Please repeat, from the entries that follow, the lines from the one containing "gehören. Voraussetzung für" through the one containing "folgende Datenschutzerklärung zu" exactly, adding nothing.

Records:
+++

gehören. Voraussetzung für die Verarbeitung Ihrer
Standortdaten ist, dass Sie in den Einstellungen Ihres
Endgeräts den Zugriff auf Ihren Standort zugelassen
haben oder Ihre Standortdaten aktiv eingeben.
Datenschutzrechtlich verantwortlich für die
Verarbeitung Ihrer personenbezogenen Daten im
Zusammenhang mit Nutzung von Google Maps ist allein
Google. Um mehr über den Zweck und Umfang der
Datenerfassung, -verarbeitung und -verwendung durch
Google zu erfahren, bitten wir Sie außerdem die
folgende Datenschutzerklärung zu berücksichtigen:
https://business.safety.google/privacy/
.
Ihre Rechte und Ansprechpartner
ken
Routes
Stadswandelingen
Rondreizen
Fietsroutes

+++

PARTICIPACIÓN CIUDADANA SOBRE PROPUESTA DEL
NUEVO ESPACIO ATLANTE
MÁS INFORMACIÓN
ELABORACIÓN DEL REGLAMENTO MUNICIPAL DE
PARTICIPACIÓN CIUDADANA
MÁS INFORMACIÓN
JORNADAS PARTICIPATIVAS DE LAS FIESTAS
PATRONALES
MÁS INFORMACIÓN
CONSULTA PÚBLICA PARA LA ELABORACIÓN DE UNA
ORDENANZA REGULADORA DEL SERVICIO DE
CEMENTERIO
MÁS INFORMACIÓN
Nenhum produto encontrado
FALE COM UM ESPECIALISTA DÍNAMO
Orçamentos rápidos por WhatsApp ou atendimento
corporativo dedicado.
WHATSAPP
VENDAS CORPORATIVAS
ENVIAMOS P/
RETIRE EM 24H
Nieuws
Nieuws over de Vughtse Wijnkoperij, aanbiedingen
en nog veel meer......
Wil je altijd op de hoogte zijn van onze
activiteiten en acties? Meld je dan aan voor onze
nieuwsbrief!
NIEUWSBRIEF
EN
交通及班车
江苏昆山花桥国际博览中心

+++

Completed task:
gehören. Voraussetzung für die Verarbeitung Ihrer
Standortdaten ist, dass Sie in den Einstellungen Ihres
Endgeräts den Zugriff auf Ihren Standort zugelassen
haben oder Ihre Standortdaten aktiv eingeben.
Datenschutzrechtlich verantwortlich für die
Verarbeitung Ihrer personenbezogenen Daten im
Zusammenhang mit Nutzung von Google Maps ist allein
Google. Um mehr über den Zweck und Umfang der
Datenerfassung, -verarbeitung und -verwendung durch
Google zu erfahren, bitten wir Sie außerdem die
folgende Datenschutzerklärung zu berücksichtigen:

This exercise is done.